Esos locos de negro
Me gusta mirar el rugby porque aporta elementos que más tarde nos suelen llegar al fútbol, entre ellos el videoarbitraje, el análisis de datos y esos entrenadores subidos en la tribuna e intercomunicados con sus ayudantes del banquillo
Decía Míchel, magnífico entrenador del magnífico Girona, que la sufrida clasificación en la Copa en campo del San Roque de Lepe había sido una gran tarde de fútbol, de ese otro fútbol tan de verdad como el de los grandes titulares, de ese fútbol de hierba artificial, horario de tarde, de luces con tonos amarillentos y grandes sombras, de grada artificial y vestuarios sencillos y recién pintados.
Y me creo tanto a Míchel que siento que hubiera dicho lo mismo, o parecido, si Savinho no hace un gol estupendo en el minuto 98 y el destino de la eliminatoria hubiera sido diferente.
- - - -
TAREAS A REALIZAR:
a) Según el texto, ¿en qué minuto marcó Savinho su gol?
b) Extrae del texto el fragmento que va desde "Y me creo tanto" hasta "hubiera sido diferente.".
c) Indica si cada afirmación coincide con el texto y cita las palabras que lo deciden: (i) Míchel entrena al Girona. (ii) El partido de Copa en campo del San Roque de Lepe se jugó sobre hierba natural. (iii) Al autor le gusta mirar el rugby.
- - - -
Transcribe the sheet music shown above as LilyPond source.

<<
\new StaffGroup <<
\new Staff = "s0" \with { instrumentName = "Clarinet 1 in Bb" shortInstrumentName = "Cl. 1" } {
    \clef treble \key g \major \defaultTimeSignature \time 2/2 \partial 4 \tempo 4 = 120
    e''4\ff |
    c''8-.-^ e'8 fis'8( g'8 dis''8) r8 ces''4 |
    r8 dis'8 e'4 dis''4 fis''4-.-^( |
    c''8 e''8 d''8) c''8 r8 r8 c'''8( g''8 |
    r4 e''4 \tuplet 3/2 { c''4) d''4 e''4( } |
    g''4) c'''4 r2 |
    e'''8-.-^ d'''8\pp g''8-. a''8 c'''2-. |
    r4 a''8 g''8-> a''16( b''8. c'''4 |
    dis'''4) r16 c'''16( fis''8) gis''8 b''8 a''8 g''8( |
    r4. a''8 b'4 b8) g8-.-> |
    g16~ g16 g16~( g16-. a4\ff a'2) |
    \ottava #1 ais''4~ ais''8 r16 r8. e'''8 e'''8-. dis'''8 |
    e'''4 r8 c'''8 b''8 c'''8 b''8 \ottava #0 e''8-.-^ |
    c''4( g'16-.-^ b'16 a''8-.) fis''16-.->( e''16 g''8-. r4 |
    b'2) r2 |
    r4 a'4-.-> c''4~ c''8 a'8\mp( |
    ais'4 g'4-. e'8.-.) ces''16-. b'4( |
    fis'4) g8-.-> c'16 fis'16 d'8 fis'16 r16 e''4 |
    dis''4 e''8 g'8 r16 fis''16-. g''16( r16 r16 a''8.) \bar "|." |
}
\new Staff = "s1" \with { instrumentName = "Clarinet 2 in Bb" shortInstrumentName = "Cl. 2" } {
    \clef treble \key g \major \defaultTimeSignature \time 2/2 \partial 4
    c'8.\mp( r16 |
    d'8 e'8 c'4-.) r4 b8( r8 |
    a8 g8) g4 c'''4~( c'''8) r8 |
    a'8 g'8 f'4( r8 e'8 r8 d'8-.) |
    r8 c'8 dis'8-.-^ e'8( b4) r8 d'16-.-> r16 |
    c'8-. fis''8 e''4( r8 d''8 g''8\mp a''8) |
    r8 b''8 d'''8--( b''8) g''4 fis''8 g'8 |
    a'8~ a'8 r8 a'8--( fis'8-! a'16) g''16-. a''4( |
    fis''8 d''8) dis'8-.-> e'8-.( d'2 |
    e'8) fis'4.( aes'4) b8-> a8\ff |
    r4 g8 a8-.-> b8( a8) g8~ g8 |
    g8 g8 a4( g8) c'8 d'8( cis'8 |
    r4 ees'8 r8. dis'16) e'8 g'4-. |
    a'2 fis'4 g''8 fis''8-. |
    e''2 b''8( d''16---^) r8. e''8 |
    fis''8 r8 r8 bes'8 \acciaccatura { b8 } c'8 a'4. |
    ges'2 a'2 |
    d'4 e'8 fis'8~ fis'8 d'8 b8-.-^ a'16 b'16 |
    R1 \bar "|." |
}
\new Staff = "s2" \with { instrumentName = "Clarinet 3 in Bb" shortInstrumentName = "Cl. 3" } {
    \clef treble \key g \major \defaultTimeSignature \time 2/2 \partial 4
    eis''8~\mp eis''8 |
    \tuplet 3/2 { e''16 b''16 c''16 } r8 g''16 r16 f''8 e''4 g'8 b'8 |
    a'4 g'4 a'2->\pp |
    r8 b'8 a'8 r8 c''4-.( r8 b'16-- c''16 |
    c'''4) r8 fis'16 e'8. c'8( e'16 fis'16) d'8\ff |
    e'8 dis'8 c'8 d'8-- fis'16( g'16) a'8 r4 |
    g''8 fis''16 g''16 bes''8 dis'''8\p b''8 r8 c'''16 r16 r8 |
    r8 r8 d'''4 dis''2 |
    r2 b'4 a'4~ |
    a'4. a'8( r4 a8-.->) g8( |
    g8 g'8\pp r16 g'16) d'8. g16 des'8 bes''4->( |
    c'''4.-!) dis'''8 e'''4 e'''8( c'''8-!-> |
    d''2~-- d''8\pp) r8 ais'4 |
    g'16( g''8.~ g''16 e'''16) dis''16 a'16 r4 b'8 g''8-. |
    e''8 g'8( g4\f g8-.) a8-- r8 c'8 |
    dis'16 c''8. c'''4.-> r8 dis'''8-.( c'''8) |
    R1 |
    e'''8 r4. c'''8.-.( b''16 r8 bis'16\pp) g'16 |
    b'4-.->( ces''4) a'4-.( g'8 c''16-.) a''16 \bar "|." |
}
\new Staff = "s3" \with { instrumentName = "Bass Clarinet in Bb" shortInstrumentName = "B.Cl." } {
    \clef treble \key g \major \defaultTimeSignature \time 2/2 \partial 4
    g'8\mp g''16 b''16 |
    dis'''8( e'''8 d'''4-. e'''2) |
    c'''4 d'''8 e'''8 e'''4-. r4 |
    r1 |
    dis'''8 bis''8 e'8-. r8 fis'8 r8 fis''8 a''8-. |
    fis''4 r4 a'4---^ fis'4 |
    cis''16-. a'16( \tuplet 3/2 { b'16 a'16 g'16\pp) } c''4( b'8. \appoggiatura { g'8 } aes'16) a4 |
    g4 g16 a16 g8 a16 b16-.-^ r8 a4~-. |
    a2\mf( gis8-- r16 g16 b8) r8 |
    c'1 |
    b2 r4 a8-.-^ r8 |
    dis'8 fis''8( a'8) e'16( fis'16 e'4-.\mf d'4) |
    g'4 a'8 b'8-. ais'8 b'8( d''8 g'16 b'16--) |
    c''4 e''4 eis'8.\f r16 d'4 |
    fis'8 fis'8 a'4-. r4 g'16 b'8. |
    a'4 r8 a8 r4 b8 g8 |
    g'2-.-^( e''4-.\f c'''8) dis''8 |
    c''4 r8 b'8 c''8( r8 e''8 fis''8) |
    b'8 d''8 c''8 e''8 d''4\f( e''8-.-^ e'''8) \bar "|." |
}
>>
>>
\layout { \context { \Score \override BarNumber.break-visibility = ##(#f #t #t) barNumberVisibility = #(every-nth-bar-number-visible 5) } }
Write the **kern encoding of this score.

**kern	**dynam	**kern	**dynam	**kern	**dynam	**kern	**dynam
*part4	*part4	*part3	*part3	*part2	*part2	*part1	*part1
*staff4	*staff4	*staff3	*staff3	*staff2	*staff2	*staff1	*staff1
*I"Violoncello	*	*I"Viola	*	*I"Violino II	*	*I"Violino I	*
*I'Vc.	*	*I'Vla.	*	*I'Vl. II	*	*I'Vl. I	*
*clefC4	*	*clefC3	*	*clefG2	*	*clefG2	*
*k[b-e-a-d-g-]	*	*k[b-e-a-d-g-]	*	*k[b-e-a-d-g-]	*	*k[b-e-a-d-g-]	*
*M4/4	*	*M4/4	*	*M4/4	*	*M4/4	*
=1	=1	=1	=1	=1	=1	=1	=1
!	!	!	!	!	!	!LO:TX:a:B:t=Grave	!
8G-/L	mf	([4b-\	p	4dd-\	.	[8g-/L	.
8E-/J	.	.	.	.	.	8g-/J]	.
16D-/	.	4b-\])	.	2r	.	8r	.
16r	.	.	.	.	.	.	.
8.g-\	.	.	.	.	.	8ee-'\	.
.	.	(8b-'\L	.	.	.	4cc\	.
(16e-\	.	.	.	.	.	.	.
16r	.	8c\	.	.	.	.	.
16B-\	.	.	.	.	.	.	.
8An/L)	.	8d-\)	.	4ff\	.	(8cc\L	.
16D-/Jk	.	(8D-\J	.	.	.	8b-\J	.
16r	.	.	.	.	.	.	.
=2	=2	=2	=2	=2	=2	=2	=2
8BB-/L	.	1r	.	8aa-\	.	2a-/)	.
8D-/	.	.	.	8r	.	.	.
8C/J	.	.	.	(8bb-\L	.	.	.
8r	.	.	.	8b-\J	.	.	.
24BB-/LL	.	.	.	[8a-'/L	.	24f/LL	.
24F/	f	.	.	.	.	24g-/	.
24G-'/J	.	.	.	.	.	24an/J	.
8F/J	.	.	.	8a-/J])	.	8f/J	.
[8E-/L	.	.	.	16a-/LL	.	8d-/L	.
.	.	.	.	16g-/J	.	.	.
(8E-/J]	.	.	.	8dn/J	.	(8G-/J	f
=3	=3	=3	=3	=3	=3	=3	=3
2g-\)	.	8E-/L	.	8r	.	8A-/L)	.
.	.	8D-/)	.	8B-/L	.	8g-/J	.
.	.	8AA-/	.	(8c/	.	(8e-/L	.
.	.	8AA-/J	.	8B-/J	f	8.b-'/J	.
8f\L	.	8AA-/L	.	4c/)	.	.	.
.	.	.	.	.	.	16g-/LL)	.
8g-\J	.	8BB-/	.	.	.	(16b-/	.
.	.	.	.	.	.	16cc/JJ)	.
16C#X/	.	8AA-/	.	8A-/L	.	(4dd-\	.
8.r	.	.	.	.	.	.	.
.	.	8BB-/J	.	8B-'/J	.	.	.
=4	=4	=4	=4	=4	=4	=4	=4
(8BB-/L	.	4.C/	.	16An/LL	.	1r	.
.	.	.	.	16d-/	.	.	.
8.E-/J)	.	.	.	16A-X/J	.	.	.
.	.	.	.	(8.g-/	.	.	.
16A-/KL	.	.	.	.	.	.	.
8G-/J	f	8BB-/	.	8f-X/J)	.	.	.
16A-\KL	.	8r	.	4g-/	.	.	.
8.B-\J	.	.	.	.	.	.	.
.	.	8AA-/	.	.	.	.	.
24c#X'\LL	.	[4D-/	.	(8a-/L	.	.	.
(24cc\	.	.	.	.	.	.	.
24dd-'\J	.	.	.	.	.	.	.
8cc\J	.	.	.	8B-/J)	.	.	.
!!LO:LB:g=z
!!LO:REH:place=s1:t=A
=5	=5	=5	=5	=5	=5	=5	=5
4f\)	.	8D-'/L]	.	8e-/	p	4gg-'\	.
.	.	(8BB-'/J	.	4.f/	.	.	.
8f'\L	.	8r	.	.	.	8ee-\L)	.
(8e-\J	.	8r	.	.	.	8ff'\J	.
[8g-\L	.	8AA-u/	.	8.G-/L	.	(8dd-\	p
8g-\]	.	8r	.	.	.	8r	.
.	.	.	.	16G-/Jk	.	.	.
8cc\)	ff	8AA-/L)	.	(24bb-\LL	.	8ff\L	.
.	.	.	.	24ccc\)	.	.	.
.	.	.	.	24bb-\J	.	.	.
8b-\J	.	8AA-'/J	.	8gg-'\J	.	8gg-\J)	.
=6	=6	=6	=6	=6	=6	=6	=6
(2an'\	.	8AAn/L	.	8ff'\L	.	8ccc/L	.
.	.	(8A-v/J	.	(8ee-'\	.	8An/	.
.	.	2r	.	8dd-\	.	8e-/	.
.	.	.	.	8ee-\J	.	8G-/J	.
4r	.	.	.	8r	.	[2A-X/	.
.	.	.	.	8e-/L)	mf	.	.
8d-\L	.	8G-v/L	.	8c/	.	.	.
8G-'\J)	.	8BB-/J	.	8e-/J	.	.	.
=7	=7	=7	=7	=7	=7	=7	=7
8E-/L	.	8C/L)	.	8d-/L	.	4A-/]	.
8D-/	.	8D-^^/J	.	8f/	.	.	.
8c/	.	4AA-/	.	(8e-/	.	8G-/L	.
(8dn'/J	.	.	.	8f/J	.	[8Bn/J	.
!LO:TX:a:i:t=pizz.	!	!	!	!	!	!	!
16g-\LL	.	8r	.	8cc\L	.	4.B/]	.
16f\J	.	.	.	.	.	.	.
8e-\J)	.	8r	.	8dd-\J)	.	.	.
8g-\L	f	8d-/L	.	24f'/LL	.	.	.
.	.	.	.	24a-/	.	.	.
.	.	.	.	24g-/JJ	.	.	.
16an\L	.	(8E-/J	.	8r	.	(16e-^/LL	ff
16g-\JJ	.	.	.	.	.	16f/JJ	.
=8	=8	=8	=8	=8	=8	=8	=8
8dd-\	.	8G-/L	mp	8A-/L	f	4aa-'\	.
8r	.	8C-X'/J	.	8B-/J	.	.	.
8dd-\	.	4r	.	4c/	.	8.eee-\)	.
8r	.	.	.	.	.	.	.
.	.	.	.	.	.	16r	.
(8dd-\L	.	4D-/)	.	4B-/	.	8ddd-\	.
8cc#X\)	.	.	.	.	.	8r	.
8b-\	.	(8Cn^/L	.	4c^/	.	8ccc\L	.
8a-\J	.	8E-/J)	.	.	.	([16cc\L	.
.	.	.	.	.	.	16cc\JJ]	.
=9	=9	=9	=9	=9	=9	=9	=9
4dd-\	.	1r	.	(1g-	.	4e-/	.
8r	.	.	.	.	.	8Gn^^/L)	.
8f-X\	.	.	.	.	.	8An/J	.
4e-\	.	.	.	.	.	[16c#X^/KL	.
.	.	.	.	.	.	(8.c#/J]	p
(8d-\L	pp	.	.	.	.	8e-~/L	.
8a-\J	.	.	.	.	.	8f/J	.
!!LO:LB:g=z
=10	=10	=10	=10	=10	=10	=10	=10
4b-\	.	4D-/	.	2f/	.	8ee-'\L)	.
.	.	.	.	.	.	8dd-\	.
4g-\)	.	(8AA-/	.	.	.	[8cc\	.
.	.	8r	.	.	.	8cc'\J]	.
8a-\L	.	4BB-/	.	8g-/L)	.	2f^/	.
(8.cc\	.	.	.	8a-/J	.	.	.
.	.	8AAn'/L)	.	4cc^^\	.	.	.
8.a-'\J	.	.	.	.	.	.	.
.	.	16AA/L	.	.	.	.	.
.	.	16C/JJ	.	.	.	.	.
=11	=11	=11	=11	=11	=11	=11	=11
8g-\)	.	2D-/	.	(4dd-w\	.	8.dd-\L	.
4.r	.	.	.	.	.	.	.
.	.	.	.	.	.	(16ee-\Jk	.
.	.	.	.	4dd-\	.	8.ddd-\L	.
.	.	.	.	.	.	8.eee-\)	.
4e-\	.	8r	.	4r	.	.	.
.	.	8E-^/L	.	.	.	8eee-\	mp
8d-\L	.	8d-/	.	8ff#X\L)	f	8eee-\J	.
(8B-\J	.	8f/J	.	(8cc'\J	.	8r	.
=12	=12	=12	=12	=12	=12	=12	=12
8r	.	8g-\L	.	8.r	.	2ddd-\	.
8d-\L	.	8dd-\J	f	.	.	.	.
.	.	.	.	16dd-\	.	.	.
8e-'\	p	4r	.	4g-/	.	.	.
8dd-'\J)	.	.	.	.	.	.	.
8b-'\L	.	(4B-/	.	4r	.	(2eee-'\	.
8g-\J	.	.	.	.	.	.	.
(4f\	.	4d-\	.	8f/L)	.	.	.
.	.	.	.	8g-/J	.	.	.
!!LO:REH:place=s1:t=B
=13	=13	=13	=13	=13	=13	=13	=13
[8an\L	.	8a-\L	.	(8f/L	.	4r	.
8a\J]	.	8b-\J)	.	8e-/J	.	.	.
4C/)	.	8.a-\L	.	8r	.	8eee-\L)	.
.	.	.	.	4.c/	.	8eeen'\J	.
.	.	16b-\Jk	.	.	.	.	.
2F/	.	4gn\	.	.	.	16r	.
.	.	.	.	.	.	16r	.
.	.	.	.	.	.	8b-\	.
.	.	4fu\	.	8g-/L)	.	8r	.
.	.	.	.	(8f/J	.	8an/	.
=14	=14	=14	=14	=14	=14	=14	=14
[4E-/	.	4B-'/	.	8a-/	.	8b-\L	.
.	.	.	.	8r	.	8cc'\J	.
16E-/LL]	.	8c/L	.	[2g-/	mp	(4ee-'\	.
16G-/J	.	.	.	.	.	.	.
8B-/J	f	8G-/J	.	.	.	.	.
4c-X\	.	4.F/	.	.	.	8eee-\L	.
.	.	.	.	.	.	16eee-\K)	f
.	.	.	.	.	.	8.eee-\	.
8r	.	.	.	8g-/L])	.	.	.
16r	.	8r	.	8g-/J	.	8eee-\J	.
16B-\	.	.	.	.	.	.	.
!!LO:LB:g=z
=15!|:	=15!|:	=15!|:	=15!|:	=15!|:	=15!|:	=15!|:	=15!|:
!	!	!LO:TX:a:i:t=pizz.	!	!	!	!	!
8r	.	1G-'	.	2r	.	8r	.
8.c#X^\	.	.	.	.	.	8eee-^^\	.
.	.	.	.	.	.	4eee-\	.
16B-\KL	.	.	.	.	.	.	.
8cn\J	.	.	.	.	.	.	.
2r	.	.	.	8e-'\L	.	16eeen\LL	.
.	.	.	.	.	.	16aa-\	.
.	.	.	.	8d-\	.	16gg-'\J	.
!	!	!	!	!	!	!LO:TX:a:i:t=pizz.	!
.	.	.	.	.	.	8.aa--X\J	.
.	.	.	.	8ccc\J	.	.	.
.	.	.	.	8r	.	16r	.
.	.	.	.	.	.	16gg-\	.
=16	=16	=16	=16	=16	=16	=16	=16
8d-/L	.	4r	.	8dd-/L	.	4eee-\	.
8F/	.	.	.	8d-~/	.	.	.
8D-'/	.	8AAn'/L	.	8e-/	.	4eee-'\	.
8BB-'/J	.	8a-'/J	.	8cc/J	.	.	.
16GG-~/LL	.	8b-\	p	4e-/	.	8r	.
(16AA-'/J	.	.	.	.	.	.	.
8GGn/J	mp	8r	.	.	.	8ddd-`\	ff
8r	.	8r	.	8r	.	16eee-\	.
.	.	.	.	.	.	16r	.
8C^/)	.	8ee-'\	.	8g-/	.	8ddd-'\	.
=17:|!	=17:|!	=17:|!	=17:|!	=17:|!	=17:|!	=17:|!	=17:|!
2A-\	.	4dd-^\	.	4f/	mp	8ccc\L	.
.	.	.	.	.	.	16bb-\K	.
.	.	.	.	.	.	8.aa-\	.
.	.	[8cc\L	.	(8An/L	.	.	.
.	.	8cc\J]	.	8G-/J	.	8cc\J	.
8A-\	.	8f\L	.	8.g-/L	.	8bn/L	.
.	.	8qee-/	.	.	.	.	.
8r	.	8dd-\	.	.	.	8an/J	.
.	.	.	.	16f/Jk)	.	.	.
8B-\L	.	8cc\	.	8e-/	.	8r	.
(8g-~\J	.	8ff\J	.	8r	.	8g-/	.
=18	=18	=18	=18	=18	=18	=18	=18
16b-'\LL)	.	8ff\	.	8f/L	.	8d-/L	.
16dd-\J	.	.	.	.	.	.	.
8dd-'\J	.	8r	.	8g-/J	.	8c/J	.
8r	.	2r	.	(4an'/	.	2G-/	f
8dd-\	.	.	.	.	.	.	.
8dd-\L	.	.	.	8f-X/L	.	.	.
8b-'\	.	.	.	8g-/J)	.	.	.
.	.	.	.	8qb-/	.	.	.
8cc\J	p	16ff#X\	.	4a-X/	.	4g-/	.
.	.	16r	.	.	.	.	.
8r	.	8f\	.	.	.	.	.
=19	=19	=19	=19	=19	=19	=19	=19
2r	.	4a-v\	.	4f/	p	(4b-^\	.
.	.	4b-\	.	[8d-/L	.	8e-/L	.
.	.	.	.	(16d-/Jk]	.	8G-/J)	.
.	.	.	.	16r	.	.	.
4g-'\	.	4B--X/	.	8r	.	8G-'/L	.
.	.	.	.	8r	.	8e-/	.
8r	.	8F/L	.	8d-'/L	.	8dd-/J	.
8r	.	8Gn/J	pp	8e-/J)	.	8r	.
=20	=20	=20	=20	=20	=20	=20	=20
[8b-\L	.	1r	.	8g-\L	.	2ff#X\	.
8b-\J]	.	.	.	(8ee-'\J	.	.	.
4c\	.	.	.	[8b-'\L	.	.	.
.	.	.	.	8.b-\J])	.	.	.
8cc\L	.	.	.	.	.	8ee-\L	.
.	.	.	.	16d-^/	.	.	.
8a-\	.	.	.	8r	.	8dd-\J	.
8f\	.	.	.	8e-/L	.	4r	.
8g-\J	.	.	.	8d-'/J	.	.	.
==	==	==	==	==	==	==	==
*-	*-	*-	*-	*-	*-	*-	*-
- - - -
RESPUESTAS DEL EJERCICIO:
a) En el minuto 98.

b)
Y me creo tanto a Míchel que siento que hubiera dicho lo mismo, o parecido, si Savinho no hace un gol estupendo en el minuto 98 y el destino de la eliminatoria hubiera sido diferente.

c)
(i) Sí: "Míchel, magnífico entrenador del magnífico Girona".
(ii) No: "de ese fútbol de hierba artificial".
(iii) Sí: "Me gusta mirar el rugby".